Em recente debate promovido pelo Instituto Fernand Braudel, os financiamentos do Banco Nacional de Desenvolvimento Econômico e Social (BNDES) para as empresas do setor frigorífico tornaram-se tema de discussão e sugestão de estudo a ser desenvolvido.

Há estimativa de que o banco já tenha desembolsado R$ 16 bilhões com o setor - R$ 6 bilhões em empréstimos e R$ 10 bilhões na aquisição de participação acionária. Outros R$ 2,5 bilhões teriam sido prometidos à Marfrig, para fiifanciar mais uma recente aquisição, a da americana Keystone Foods, fornecedora, entre outros, da rede McDonalds. Além da Marfrig, boa parte desse dinheiro também foi aplicada na JBS com o mesmo objetivo de financiar a estratégia de comprar concorrentes no Brasil e no exterior.

"Trata-se de um caso de sucesso, mas acho até que essa aposta nos frigoríficos para fazer deles gigantes mundiais merece ser estudada de perto e ninguém fez isso ainda", comentou Mansueto Almeida, do Instituto de Pesquisa Econômica Aplicada (Ipea). Neste sentido, o economista destacou que a concentração de mercado e a formação de grandes empresas nacionais no setor pode até ser positiva, mas precisa ser explicada pelo BNDES.

Segundo Almeida, apenas uma maior concentração do mercado não implicaria na eliminação das barreiras comerciais nem tão pouco na melhoria da condição sanitária ou da modernização da infraestrutura logística do setor.
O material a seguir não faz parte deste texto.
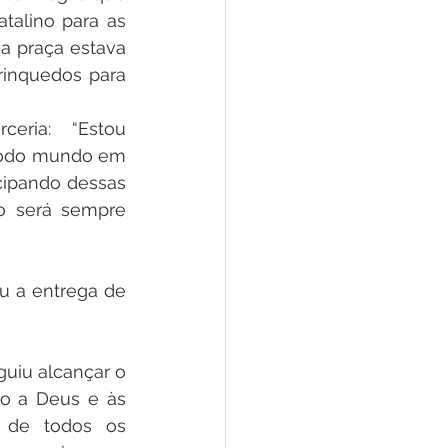
talino para as 
a praça estava 
inquedos para 
eria: “Estou 
todo mundo em 
ipando dessas 
o será sempre 
ou a entrega de 
iu alcançar o 
o a Deus e às 
 de todos os 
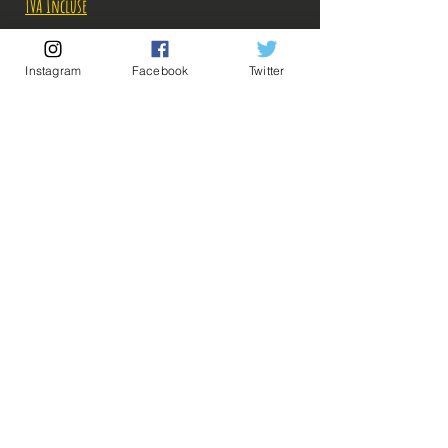
TVA Incluse
Rupture de stock!
Instagram
Facebook
Twitter
M'avertir en cas de Restock!
Description:
Fabricant: Banpresto
Taille: 18-19 cm
Date de sortie: Décembre 2020
💡Nos liens utiles💡
🔥Newsletter🔥
ps: Les photos des boites ont été prises par nos
Mentions légales
soins, mais les photos des figurines sont
Conditions générales vente
récupérées sur google à titre d'illustration.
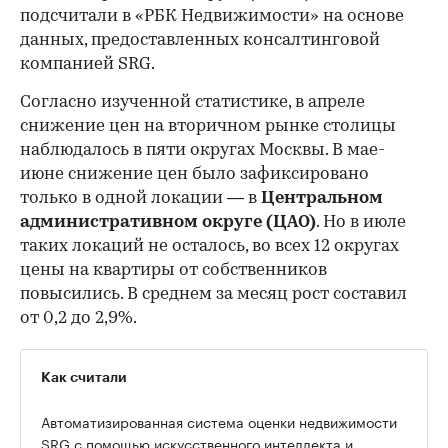
подсчитали в «РБК Недвижимости» на основе
данных, предоставленных консалтинговой
компанией SRG.
Согласно изученной статистике, в апреле
снижение цен на вторичном рынке столицы
наблюдалось в пяти округах Москвы. В мае-
июне снижение цен было зафиксировано
только в одной локации — в
Центральном
административном округе (ЦАО)
. Но в июле
таких локаций не осталось, во всех 12 округах
цены на квартиры от собственников
повысились. В среднем за месяц рост составил
от 0,2 до 2,9%.
Как считали
Автоматизированная система оценки недвижимости
SRG с помощью искусственного интеллекта и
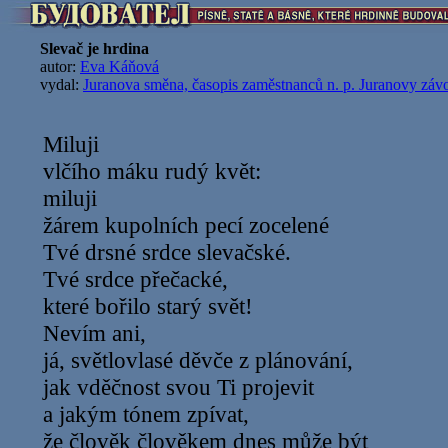
Slevač je hrdina
autor:
Eva Káňová
vydal:
Juranova směna, časopis zaměstnanců n. p. Juranovy záv
Miluji
vlčího máku rudý květ:
miluji
žárem kupolních pecí zocelené
Tvé drsné srdce slevačské.
Tvé srdce přečacké,
které bořilo starý svět!
Nevím ani,
já, světlovlasé děvče z plánování,
jak vděčnost svou Ti projevit
a jakým tónem zpívat,
že člověk člověkem dnes může být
Marcelo Trindade Miterhof, economista do BNDES, pontuou durante o debate que a instituição dá preferência a auxiliar o desenvolvimento da estrutura industrial brasileira tal como se apresenta atualmente. A opção não seria pela entrada em novos setores, por exemplo.

Os empresários, por sua vez, defendem-se dizendo que não há protecionismo na política adotada pelo banco estatal. "O BNDES nunca me ajudou em nada. Fomos nós que compra-mos a Swift, então nós é que tínhamos que receber recursos. O BNDES representa menos de 20% do financiamento do JBS", diz Joesley Batista, presidente da empresa.

Outro ponto questionado em relação às ações do banco está ligado à clareza diante da Política de Desenvolvimento Produtivo (PDP), que fala em consolidar o Brasil como o maior exportador mundial de proteína animal e fa¬zer do complexo de carnes o principal setor exportador do agronegócio brasileiro, mas não fala sobre concentração do setor.